As Gov. Brian Kemp swore in Vic Reynolds Monday as director of the Georgia Bureau of Investigation, Melvin stepped up from chief deputy to acting district attorney in Cobb County. It’s a move mandated by statute, Melvin said, pending the appointment of a new DA by Kemp.
Also on Monday, Reynolds named Melvin as the new chief of staff for the GBI.
“I will remain acting DA until the governor appoints, and then will move to the GBI to be chief of staff working with Vic again—which is super cool,” Melvin said. “I am excited to do for the state what we have done in Cobb, which is aggressively attack gangs.”
Melvin said he believes he and Reynolds will be the first lawyers in those positions with the GBI. He figures their background should be helpful.
“A benefit of having a former prosecutor in a position like this is we can bridge the gap between investigations and what is required in front of a jury,” Melvin said.
Melvin is in his 24th year as a prosecutor.
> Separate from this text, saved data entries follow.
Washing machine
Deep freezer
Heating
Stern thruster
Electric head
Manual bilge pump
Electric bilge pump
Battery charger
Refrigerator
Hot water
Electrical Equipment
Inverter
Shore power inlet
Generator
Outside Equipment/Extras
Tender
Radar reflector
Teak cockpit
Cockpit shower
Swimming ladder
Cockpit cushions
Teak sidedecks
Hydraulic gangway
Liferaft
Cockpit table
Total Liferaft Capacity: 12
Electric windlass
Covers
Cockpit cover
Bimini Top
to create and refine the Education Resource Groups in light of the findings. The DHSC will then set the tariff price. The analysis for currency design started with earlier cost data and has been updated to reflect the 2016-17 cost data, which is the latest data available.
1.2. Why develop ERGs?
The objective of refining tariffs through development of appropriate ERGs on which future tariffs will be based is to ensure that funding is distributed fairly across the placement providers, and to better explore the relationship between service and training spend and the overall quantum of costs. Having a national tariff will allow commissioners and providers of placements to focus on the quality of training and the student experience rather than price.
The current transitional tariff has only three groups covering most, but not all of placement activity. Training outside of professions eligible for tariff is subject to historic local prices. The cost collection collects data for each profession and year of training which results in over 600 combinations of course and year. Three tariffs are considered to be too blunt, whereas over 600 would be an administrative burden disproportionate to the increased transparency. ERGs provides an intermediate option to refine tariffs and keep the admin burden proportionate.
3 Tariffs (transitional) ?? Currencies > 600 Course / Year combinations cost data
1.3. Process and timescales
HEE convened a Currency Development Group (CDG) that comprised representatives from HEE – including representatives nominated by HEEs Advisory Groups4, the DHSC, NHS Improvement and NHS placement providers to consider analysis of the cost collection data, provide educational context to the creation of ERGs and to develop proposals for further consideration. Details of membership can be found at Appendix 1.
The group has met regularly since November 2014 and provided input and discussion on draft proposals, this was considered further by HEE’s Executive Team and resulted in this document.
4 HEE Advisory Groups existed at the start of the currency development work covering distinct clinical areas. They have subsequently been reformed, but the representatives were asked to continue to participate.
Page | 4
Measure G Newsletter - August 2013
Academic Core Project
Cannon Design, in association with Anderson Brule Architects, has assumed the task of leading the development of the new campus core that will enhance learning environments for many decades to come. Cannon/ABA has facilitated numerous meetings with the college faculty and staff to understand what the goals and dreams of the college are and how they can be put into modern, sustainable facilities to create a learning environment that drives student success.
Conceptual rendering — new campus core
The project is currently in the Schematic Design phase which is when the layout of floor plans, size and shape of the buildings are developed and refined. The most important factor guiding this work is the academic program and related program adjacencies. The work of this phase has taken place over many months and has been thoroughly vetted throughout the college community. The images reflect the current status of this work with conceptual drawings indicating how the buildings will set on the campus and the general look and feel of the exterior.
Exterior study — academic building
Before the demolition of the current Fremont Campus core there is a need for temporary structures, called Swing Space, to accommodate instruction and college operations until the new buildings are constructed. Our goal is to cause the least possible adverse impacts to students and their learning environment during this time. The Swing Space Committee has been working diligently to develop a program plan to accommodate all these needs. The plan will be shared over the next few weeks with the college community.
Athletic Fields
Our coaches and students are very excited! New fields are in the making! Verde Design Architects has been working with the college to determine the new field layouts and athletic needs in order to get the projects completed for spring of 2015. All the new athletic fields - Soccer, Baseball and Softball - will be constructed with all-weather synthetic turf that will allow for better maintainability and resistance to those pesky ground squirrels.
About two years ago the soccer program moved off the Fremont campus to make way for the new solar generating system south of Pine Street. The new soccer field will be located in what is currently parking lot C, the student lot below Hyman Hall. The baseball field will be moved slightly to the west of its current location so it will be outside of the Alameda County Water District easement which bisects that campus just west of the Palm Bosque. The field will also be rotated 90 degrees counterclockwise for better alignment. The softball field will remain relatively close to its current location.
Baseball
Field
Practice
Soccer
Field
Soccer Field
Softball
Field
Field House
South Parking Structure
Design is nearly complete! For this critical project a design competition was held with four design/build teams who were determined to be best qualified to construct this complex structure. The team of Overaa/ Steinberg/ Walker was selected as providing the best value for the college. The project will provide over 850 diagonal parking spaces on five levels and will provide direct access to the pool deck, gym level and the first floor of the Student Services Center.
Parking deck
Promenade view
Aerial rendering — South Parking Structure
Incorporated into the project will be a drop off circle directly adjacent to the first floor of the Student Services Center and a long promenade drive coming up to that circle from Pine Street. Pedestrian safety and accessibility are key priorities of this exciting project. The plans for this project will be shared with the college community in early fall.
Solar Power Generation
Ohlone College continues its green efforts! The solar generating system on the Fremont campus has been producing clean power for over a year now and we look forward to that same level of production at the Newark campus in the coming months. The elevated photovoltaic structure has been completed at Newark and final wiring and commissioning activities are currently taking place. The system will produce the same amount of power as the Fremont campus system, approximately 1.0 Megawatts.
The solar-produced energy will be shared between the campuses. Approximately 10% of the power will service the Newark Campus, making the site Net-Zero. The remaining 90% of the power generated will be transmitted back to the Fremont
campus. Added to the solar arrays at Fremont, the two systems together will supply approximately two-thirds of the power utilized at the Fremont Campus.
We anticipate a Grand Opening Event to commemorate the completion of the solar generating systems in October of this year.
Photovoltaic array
He’s worked in three metro Atlanta counties: DeKalb and Gwinnett counties, before Cobb. He moved to Cobb to work for Reynolds, a former criminal defense attorney, magistrate judge and police officer.
“I’m going to miss prosecution a whole bunch,” Melvin said. “This is a wonderful profession where you get to do the right thing.”
Melvin said he makes a pitch for his career path in classes he has taught at Atlanta’s John Marshall Law School and previously at Emory University School of Law.
“I tell them I have dismissed more cases as a prosecutor than any defense attorney will ever win,” Melvin said.
“People want to change the system and improve the world,” he said. “A prosecutor has a tremendous amount of power. You really want good people in those positions.”
That brings up his reason for leaving.
“I’m 54,” Melvin said, and “Vic is the best boss I’ve ever worked for. He is a genuinely compassionate human being.”
Melvin noted that Reynolds is a strong supporter of drug treatment courts and other accountability programs as an alternative to sending people to prison who don’t need to be there.
“That allows us to focus on the people that need to be focused on,” Melvin added, “like the violent gang-bangers, murderers, rapists and robbers.”